U. CHICAGO (US)—Older adults who can adjust to being alone appear to have fewer health problems than those who feel lonely and disconnected, regardless of their actual levels of connectedness.

“The relationship between social disconnectedness and mental health appears to operate through feelings of loneliness and a perceived lack of social support,” says study coauthor Linda Waite of the University of Chicago.

Researchers measured the degree to which older adults are socially connected and socially active. They also assessed whether older adults feel lonely and whether they expect that friends and family would help them in times of need. Although not having many close friends contributes to poorer health for many older adults, those who also feel lonely face even greater health risks.

“Social disconnectedness is associated with worse physical health, regardless of whether it prompts feelings of loneliness or a perceived lack of social support,” explains Waite.

The consequences of poor mental health can be substantial, as deteriorating mental health also reduces people’s willingness to exercise and may increase health-risk behaviors such as cigarette smoking and alcohol use, Waite adds.

According to the findings, older adults who feel most isolated report 65 percent more depressive symptoms than those who feel least isolated, and the most socially connected older adults are three times as likely to report very good or excellent health compared to those who are least connected, regardless of whether they feel isolated.
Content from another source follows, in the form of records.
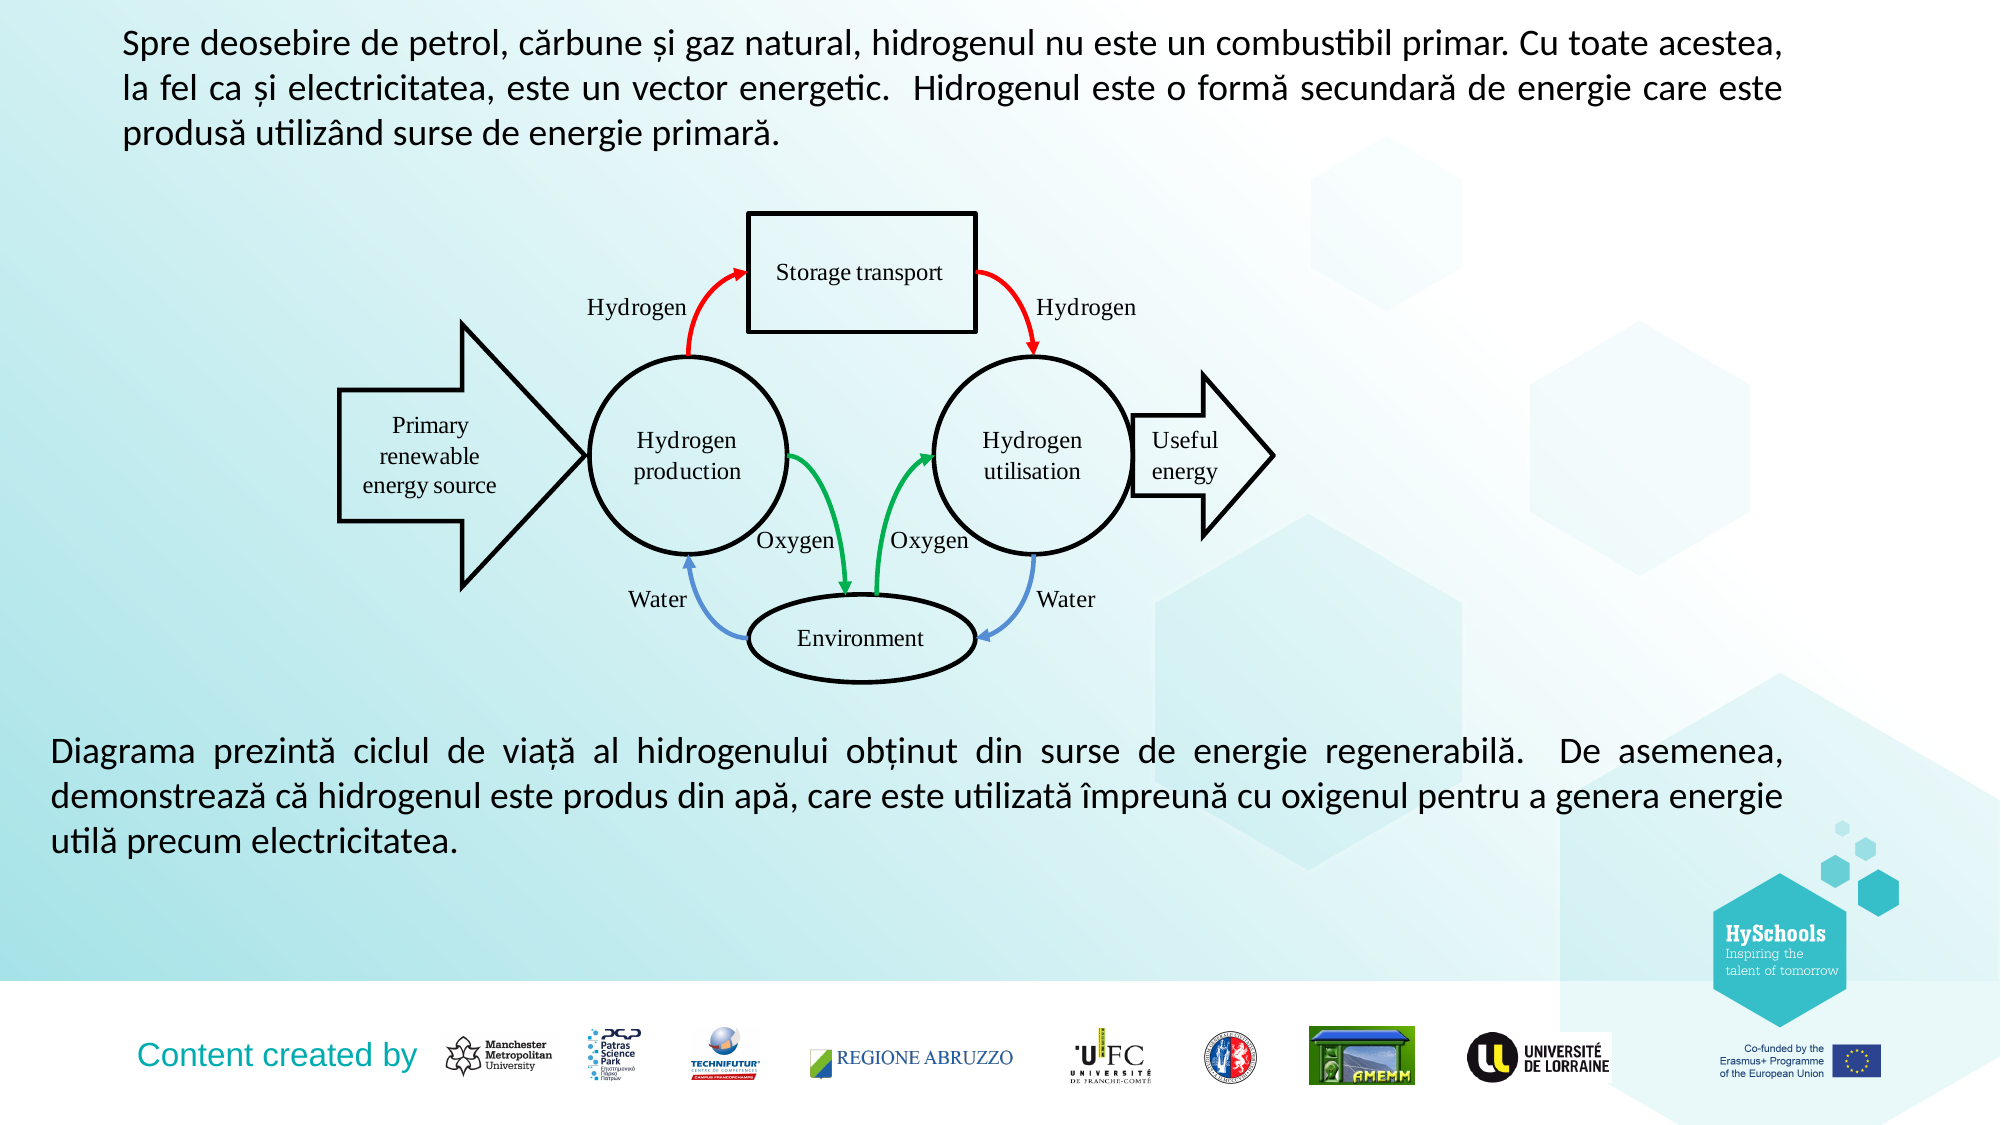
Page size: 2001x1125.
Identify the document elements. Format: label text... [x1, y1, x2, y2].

text_box Spre deosebire de petrol, cărbune și gaz natural, hidrogenul nu este un combustibil primar. Cu toate acestea, la fel ca și electricitatea, este un vector energetic. Hidrogenul este o formă secundară de energie care este produsă utilizând surse de energie primară. [107, 10, 1801, 161]
text_box Diagrama prezintă ciclul de viață al hidrogenului obținut din surse de energie regenerabilă. De asemenea, demonstrează că hidrogenul este produs din apă, care este utilizată împreună cu oxigenul pentru a genera energie utilă precum electricitatea. [35, 718, 1801, 869]
picture [0, 0, 2000, 1125]
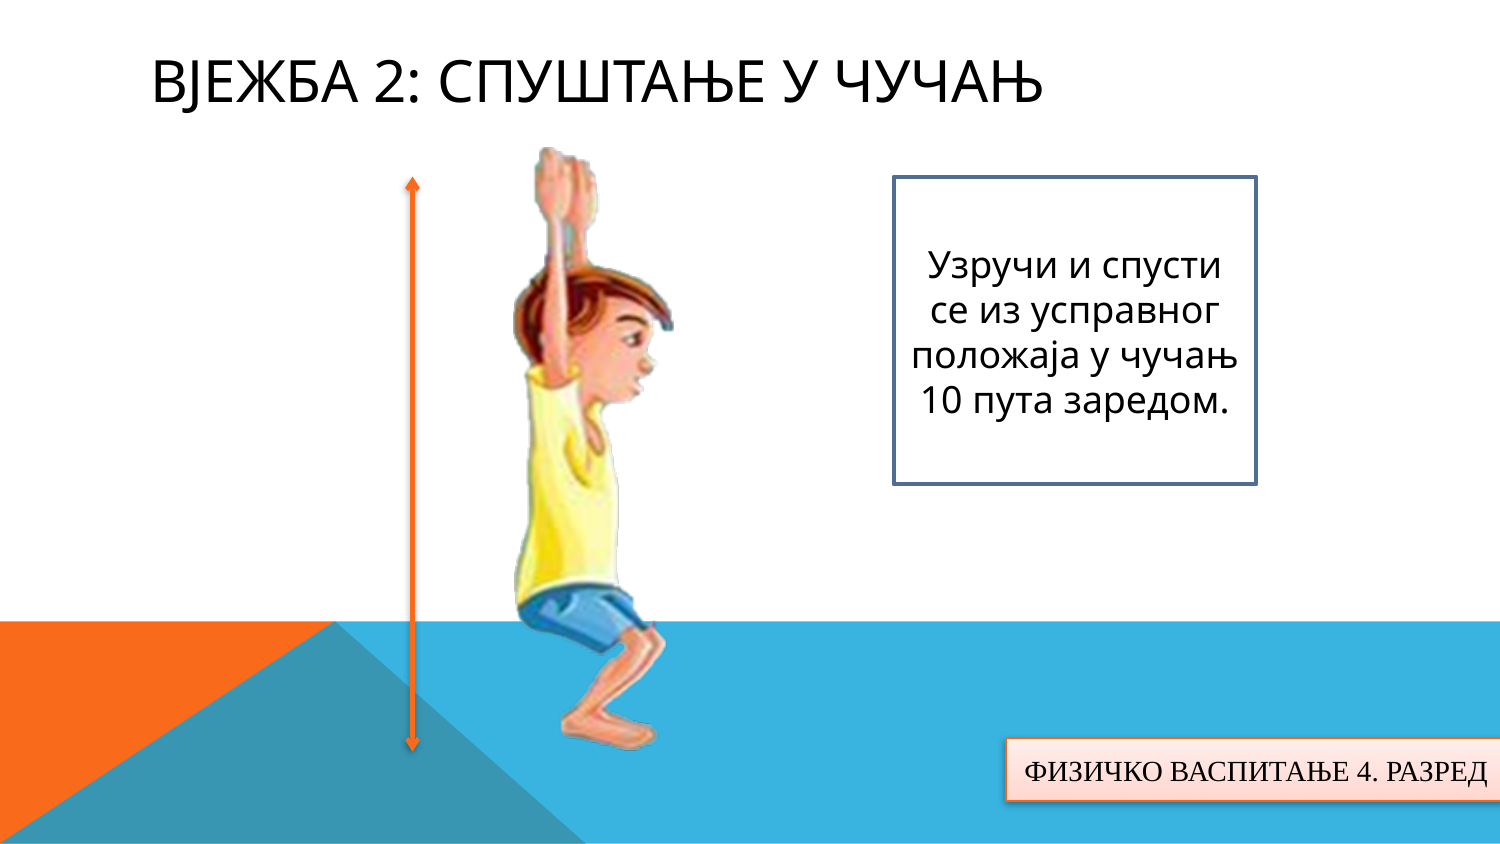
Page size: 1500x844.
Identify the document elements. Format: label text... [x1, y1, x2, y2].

picture [512, 146, 676, 752]
text_box ФИЗИЧКО ВАСПИТАЊЕ 4. РАЗРЕД [1005, 738, 1500, 802]
title Вјежба 2: Спуштање у чучањ [135, 45, 1369, 113]
text_box Узручи и спусти се из усправног положаја у чучањ 10 пута заредом. [892, 175, 1258, 486]
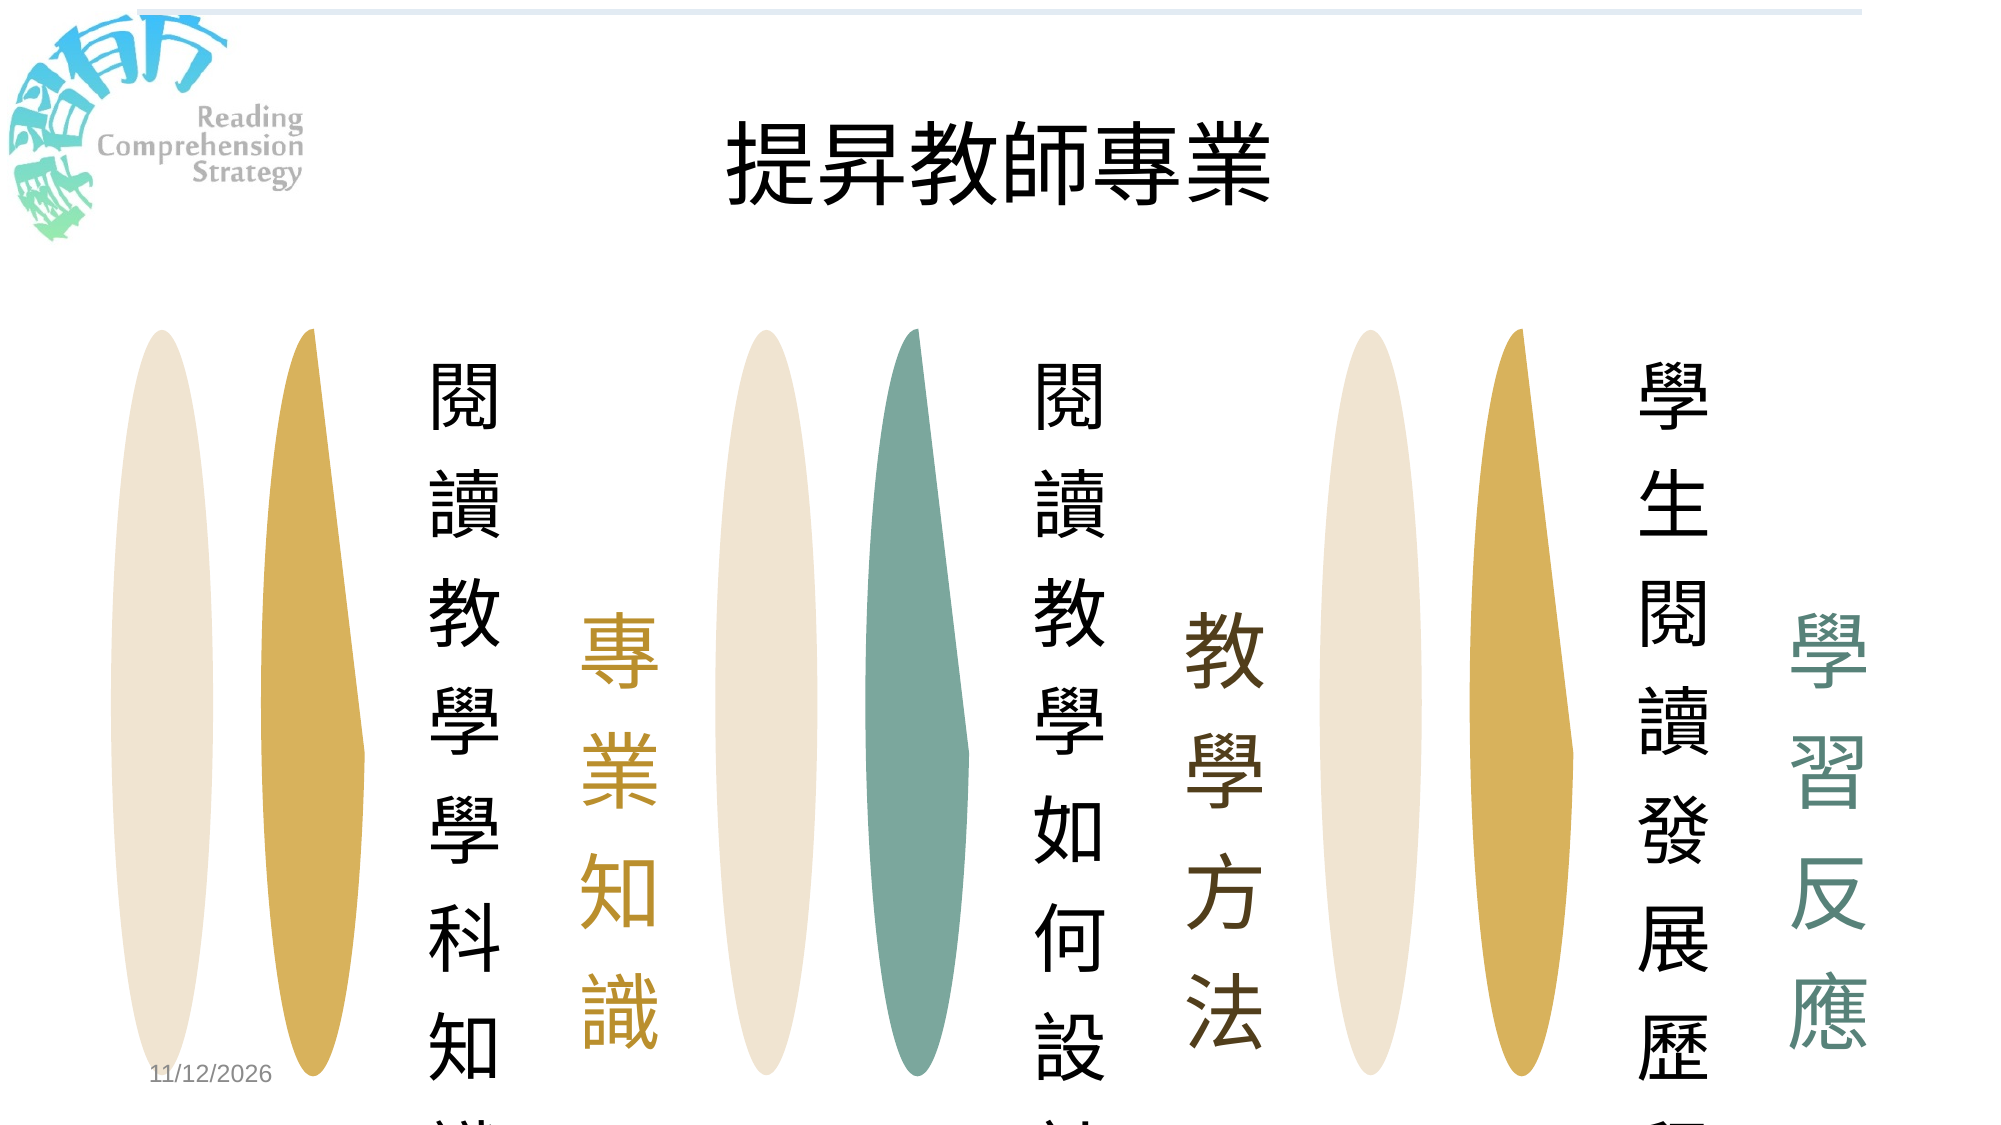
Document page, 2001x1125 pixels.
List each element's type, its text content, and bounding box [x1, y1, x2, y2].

title 提昇教師專業 [137, 60, 1863, 278]
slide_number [137, 1076, 588, 1103]
picture [7, 11, 303, 248]
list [110, 329, 1875, 1076]
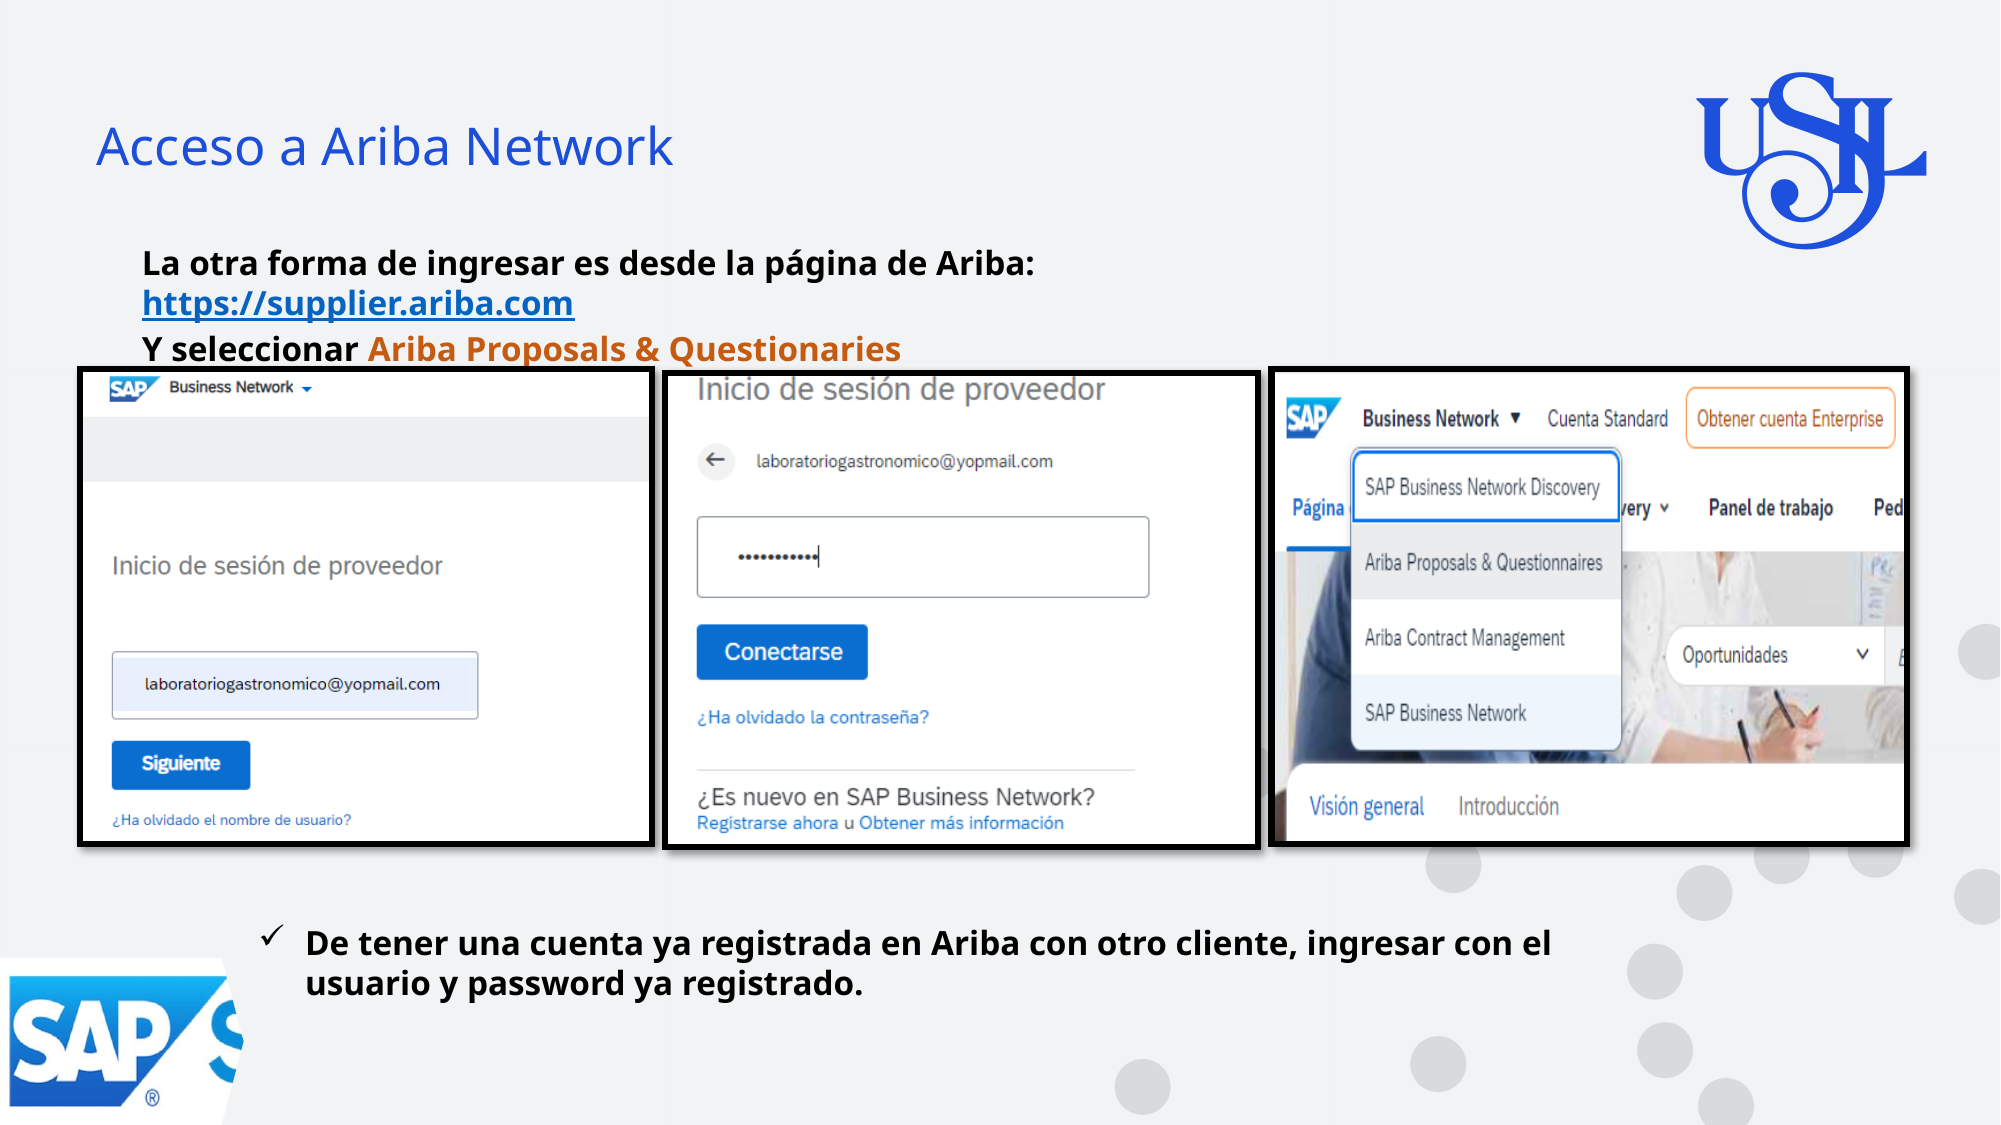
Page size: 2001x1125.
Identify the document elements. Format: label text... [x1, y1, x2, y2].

The study also suggests that social disconnectedness is not related to mental health unless it brings feelings of loneliness and isolation.

Older adults who are able to withstand socially isolating circumstances or adjust their expectations so they do not develop strong feelings of loneliness may fare better, the study suggests. “We need to better understand how older adults adapt to changes in their social relationships,” Waite notes.

The work should help policymakers develop programs to compensate for the problems brought on by social disconnectedness and loneliness among older people. Aging often brings changes in social relationships as individuals retire, take up new activities, endure losses and experience health changes.

“For some older adults, a shrinking circle of friends and family can lead to feelings of loneliness or isolation,” says lead author Erin York Cornwell, who is now a postdoctoral associate in sociology at Cornell University. “Our findings suggest that those who adapt to losses so that they don’t feel isolated fare better with respect to both physical and mental health.”